Christ fulfills what Solomon's temple typified in several escalating stages. First, His incarnation is the glory returning to dwell — the same verb Ezekiel used of the departing glory is inverted in John 1:14: "the Word became flesh and tabernacled (ἐσκήνωσεν) among us, and we have seen his glory." The Shekinah that filled Solomon's house now walks among His people in a body of flesh. Second, His death tears the cherubim-embroidered veil (Matthew 27:51), opening "a new and living way... through the curtain, that is, through his flesh" (Hebrews 10:19-20). The cherubim-guarded inner sanctuary becomes accessible. Third, Hebrews 9:5 treats Solomon's cherubim with studied reserve — "of these things we cannot now speak in detail" — because they belong to the shadow order Christ has superseded by entering "heaven itself" (9:24). Fourth, Christ makes His people the temple: Spirit-indwelt believers become the dwelling place of God (1 Corinthians 3:16; Ephesians 2:22), such that what the cherubim represented (ideal creatures in God's presence), believers increasingly become.

The escalation runs on an already/not-yet track. Already: the veil is torn, Christ has entered the true Most Holy Place, believers have confident access (Hebrews 10:19-22), and the Spirit indwells the church. Not yet: we do not yet see His face without mediation. At consummation, Revelation 21:22 declares there will be no temple in the New Jerusalem, for "its temple is the Lord God the Almighty and the Lamb" — and the city itself is a perfect cube (21:16), Most-Holy-Place-shaped, now enlarged to cosmic scale. Tellingly, cherubim vanish from that scene: the type has yielded to the substance. Redeemed humanity occupies the space the cherubim typologically guarded. What Solomon's artisans carved in gold, Christ has built in flesh and Spirit.

Quote (Beale): "Solomon's temple, like the tabernacle, was designed as a small model of the cosmos, with its three graded zones of holiness corresponding to outer courts (earth), holy place (visible heavens), and most holy place (invisible heaven where God dwells).
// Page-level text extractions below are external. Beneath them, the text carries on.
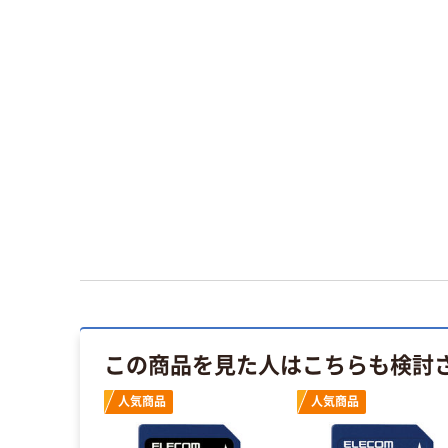
この商品を見た人はこちらも検討
人気商品
人気商品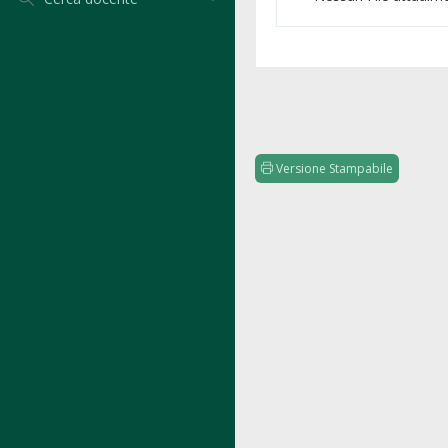
Versione Stampabile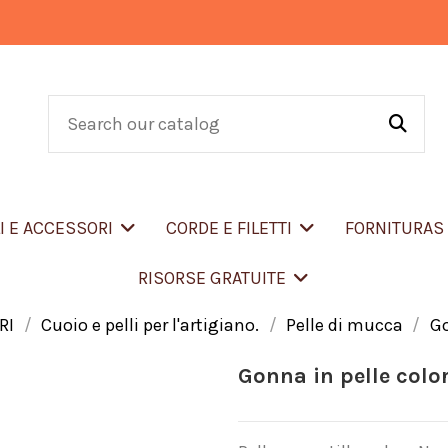
LI E ACCESSORI
CORDE E FILETTI
FORNITURA
RISORSE GRATUITE
RI
Cuoio e pelli per l'artigiano.
Pelle di mucca
Go
Gonna in pelle colo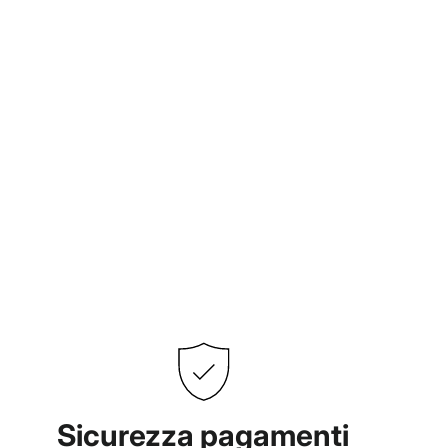
Sicurezza pagamenti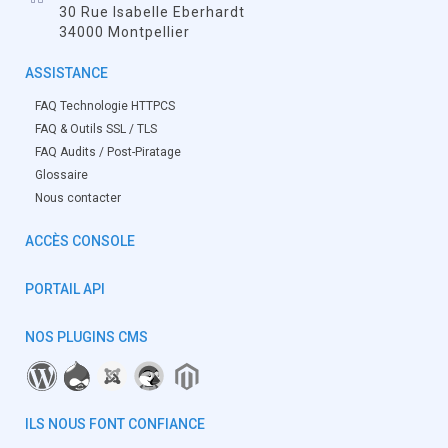
30 Rue Isabelle Eberhardt
34000 Montpellier
ASSISTANCE
FAQ Technologie HTTPCS
FAQ & Outils SSL / TLS
FAQ Audits / Post-Piratage
Glossaire
Nous contacter
ACCÈS CONSOLE
PORTAIL API
NOS PLUGINS CMS
ILS NOUS FONT CONFIANCE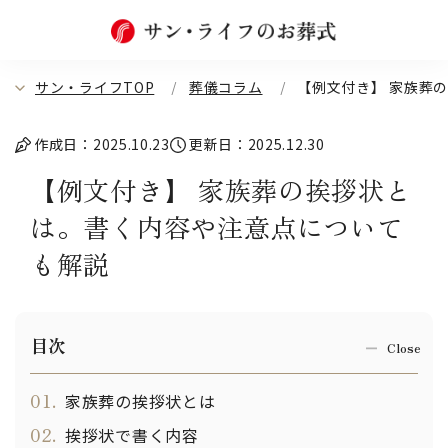
サン・ライフTOP
葬儀コラム
【例文付き】 家族葬
作成日：2025.10.23
更新日：2025.12.30
【例文付き】 家族葬の挨拶状と
は。書く内容や注意点について
も解説
目次
01.
家族葬の挨拶状とは
02.
挨拶状で書く内容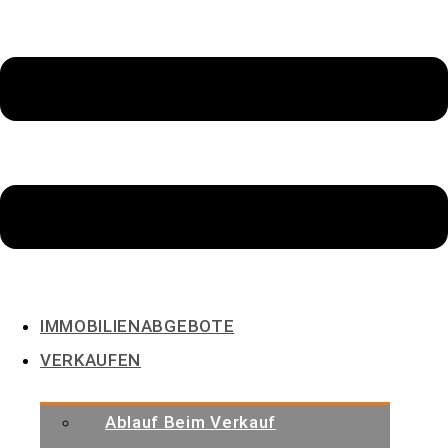
info@heinke-immobilien.de
Friedrichshafen
Verwaltung
IMMOBILIENABGEBOTE
VERKAUFEN
Ablauf Beim Verkauf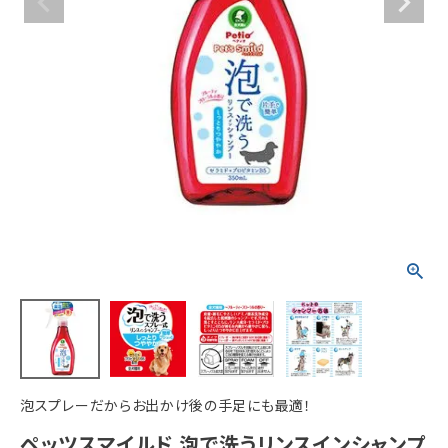
ACCOUNT MENU
ようこそ ゲスト 様
meeting_room
person
ログイン
新規会員登録
泡スプレーだからお出かけ後の手足にも最適！
ペッツスマイルド 泡で洗うリンスインシャンプ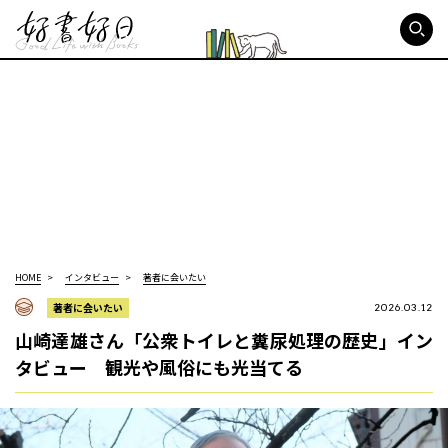
好書好日
HOME
インタビュー
著者に会いたい
著者に会いたい
2026.03.12
山崎達雄さん「公衆トイレと糞尿処理の歴史」イン
タビュー 観光や風俗にも光当てる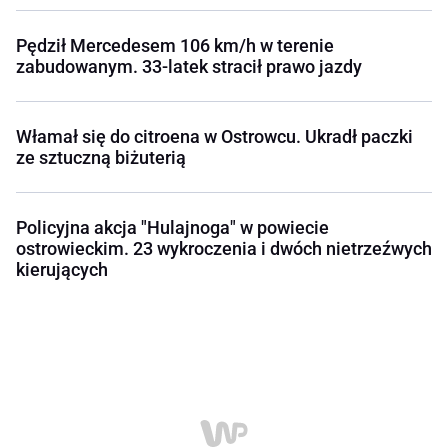
Pędził Mercedesem 106 km/h w terenie
zabudowanym. 33-latek stracił prawo jazdy
Włamał się do citroena w Ostrowcu. Ukradł paczki
ze sztuczną biżuterią
Policyjna akcja "Hulajnoga" w powiecie
ostrowieckim. 23 wykroczenia i dwóch nietrzeźwych
kierujących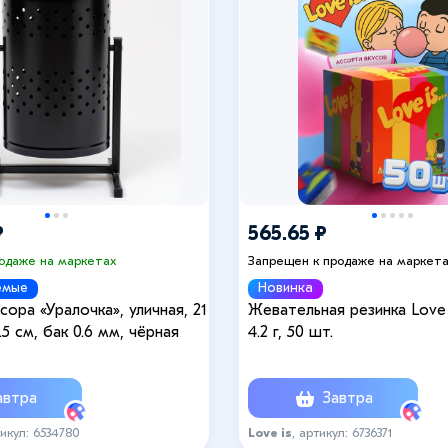
₽
565.65 ₽
родаже на маркетах
Запрещен к продаже на маркет
емые
Новинка
сора «Уралочка», уличная, 21
Жевательная резинка Love 
.5 см, бак 0.6 мм, чёрная
4.2 г, 50 шт.
втра
Завтра
тикул: 6534780
Love is
, артикул: 6736371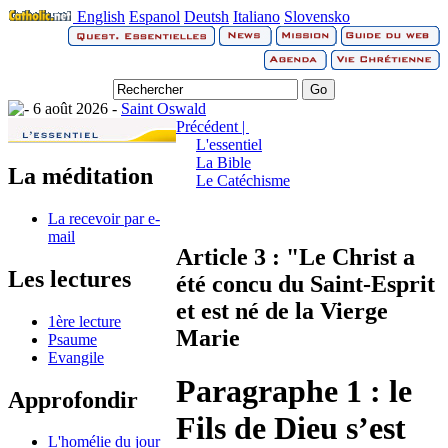
English
Espanol
Deutsh
Italiano
Slovensko
6 août 2026 -
Saint Oswald
Précédent |
L'essentiel
La Bible
La méditation
Le Catéchisme
La recevoir par e-
mail
Article 3 : "Le Christ a
Les lectures
été concu du Saint-Esprit
et est né de la Vierge
1ère lecture
Marie
Psaume
Evangile
Paragraphe 1 : le
Approfondir
Fils de Dieu s’est
L'homélie du jour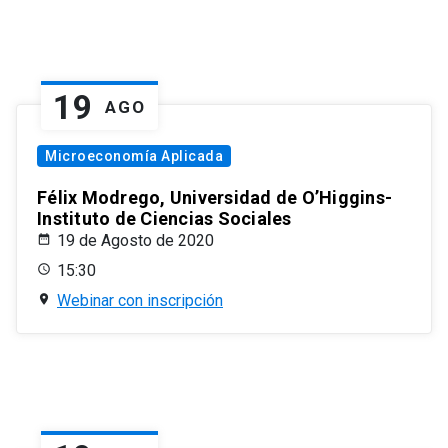
19
AGO
Microeconomía Aplicada
Félix Modrego, Universidad de O’Higgins-
Instituto de Ciencias Sociales
19 de Agosto de 2020
15:30
Webinar con inscripción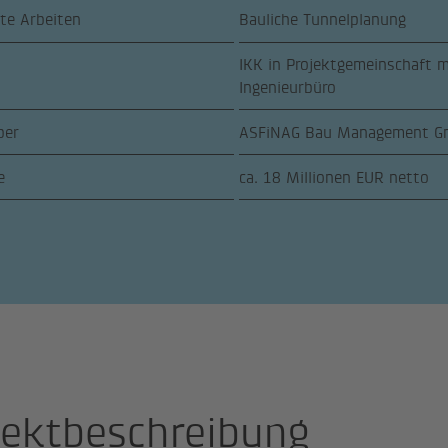
te Arbeiten
Bauliche Tunnelplanung
IKK in Projektgemeinschaft 
Ingenieurbüro
ber
ASFiNAG Bau Management 
e
ca. 18 Millionen EUR netto
jektbeschreibung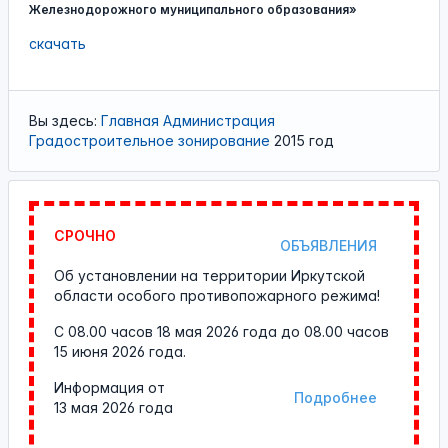
Железнодорожного муниципального образования»
скачать
Вы здесь:
Главная
Администрация
Градостроительное зонирование
2015 год
СРОЧНО
ОБЪЯВЛЕНИЯ
Об установлении на территории Иркутской
области особого противопожарного режима!
С 08.00 часов 18 мая 2026 года до 08.00 часов
15 июня 2026 года.
Информация от
Подробнее
13 мая 2026 года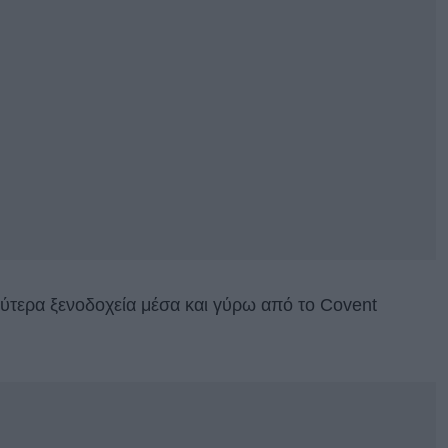
αλύτερα ξενοδοχεία μέσα και γύρω από το Covent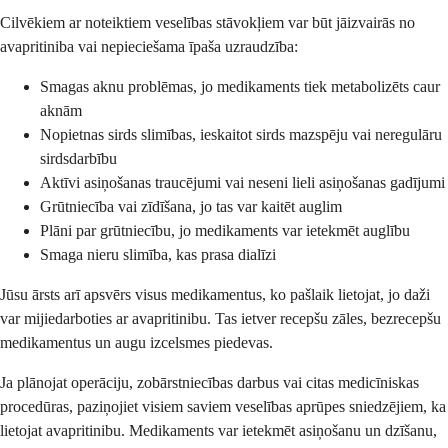
Cilvēkiem ar noteiktiem veselības stāvokļiem var būt jāizvairās no
avapritiniba vai nepieciešama īpaša uzraudzība:
Smagas aknu problēmas, jo medikaments tiek metabolizēts caur
aknām
Nopietnas sirds slimības, ieskaitot sirds mazspēju vai neregulāru
sirdsdarbību
Aktīvi asiņošanas traucējumi vai neseni lieli asiņošanas gadījumi
Grūtniecība vai zīdīšana, jo tas var kaitēt auglim
Plāni par grūtniecību, jo medikaments var ietekmēt auglību
Smaga nieru slimība, kas prasa dialīzi
Jūsu ārsts arī apsvērs visus medikamentus, ko pašlaik lietojat, jo daži
var mijiedarboties ar avapritinibu. Tas ietver recepšu zāles, bezrecepšu
medikamentus un augu izcelsmes piedevas.
Ja plānojat operāciju, zobārstniecības darbus vai citas medicīniskas
procedūras, paziņojiet visiem saviem veselības aprūpes sniedzējiem, ka
lietojat avapritinibu. Medikaments var ietekmēt asiņošanu un dzīšanu,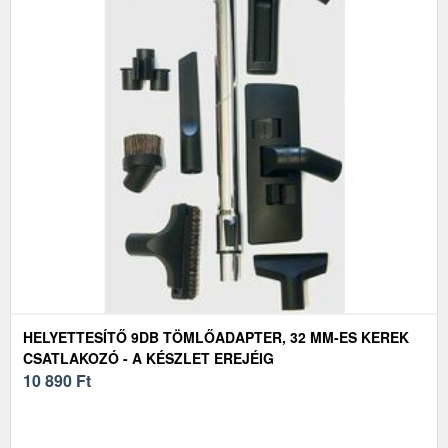
HELYETTESÍTŐ 9DB TÖMLŐADAPTER, 32 MM-ES KEREK
CSATLAKOZÓ - A KÉSZLET EREJÉIG
10 890
Ft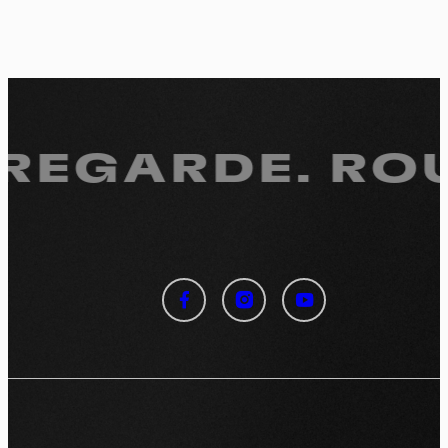
 REGARDE.
ROU
Panneau de gestion des
cookies
En autorisant ces services tiers, vous acceptez le dépôt et la
lecture de cookies et l'utilisation de technologies de suivi
nécessaires à leur bon fonctionnement.
Politique de confidentialité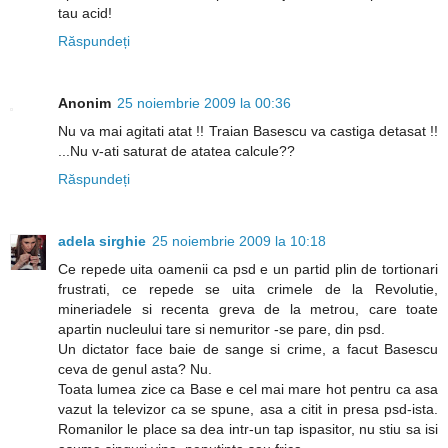
tau acid!
Răspundeți
Anonim
25 noiembrie 2009 la 00:36
Nu va mai agitati atat !! Traian Basescu va castiga detasat !!
...Nu v-ati saturat de atatea calcule??
Răspundeți
adela sirghie
25 noiembrie 2009 la 10:18
Ce repede uita oamenii ca psd e un partid plin de tortionari
frustrati, ce repede se uita crimele de la Revolutie,
mineriadele si recenta greva de la metrou, care toate
apartin nucleului tare si nemuritor -se pare, din psd.
Un dictator face baie de sange si crime, a facut Basescu
ceva de genul asta? Nu.
Toata lumea zice ca Base e cel mai mare hot pentru ca asa
vazut la televizor ca se spune, asa a citit in presa psd-ista.
Romanilor le place sa dea intr-un tap ispasitor, nu stiu sa isi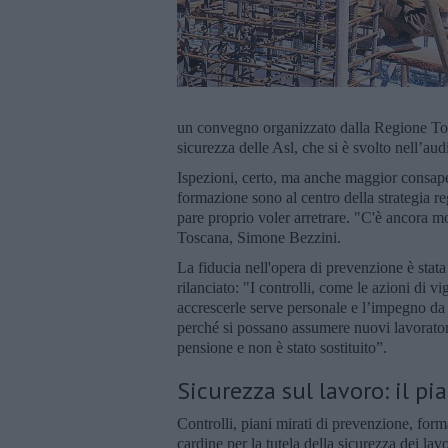
un convegno organizzato dalla Regione Tosc
sicurezza delle Asl, che si è svolto nell’au
Ispezioni, certo, ma anche maggior consape
formazione sono al centro della strategia re
pare proprio voler arretrare. "C'è ancora mo
Toscana, Simone Bezzini.
La fiducia nell'opera di prevenzione è stat
rilanciato: "I controlli, come le azioni di 
accrescerle serve personale e l’impegno da 
perché si possano assumere nuovi lavoratori 
pensione e non è stato sostituito”.
Sicurezza sul lavoro: il pi
Controlli, piani mirati di prevenzione, form
cardine per la tutela della sicurezza dei l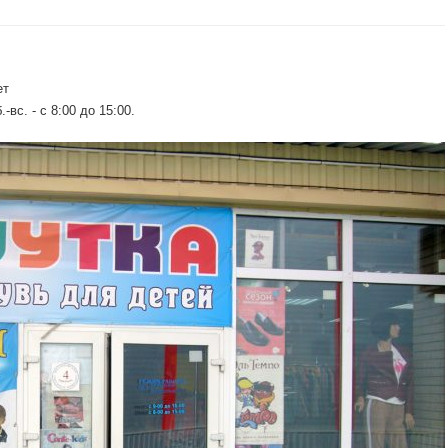
ет
.-вс. - c 8:00 до 15:00.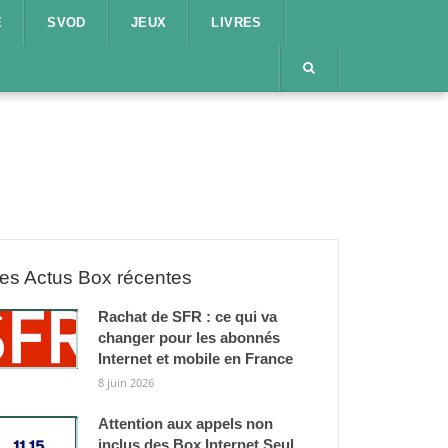
E
SVOD
JEUX
LIVRES
es Actus Box récentes
Rachat de SFR : ce qui va
changer pour les abonnés
Internet et mobile en France
8 juin 2026
Attention aux appels non
inclus des Box Internet Seul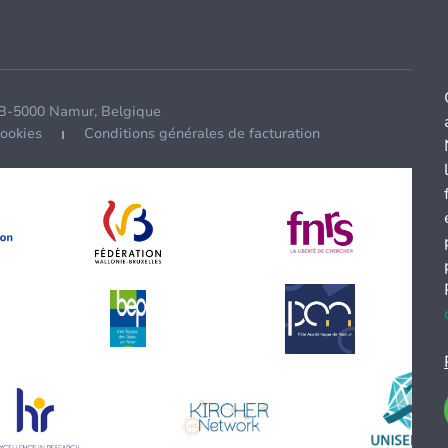
 B-5000 Namur, Belgique
cookies
Conditions générales de facturation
The saturation of Edenic imagery — cherubim, palm trees, open flowers — signals that the temple is a miniature Eden-sanctuary, the place where God's kingdom presence is re-localized after the expulsion."

Quote (Fairbairn): "The cherubim were the symbolic representatives of the higher life of the redeemed — the life that was to be won back for man and perfected in Christ. That they filled the inmost sanctuary of Solomon's house, while still barring common access to it, was their witness both to what had been lost and to what was still to come."

Application: When you pray, remember where you are standing. You are not outside a cherubim-guarded veil straining for a glimpse; you are inside, in the space the high priest could enter only once a year with blood, trembling. The cherubim that once filled the temple interior have vanished from the New Jerusalem because what they represented has arrived in you: you are the temple of the Holy Spirit, and in Christ you will one day see God's face. Do not approach casually; do not stay away timidly. The blood has been shed, the veil torn, the way opened. Olive-wood cherubim silently prepared for this moment across three thousand years.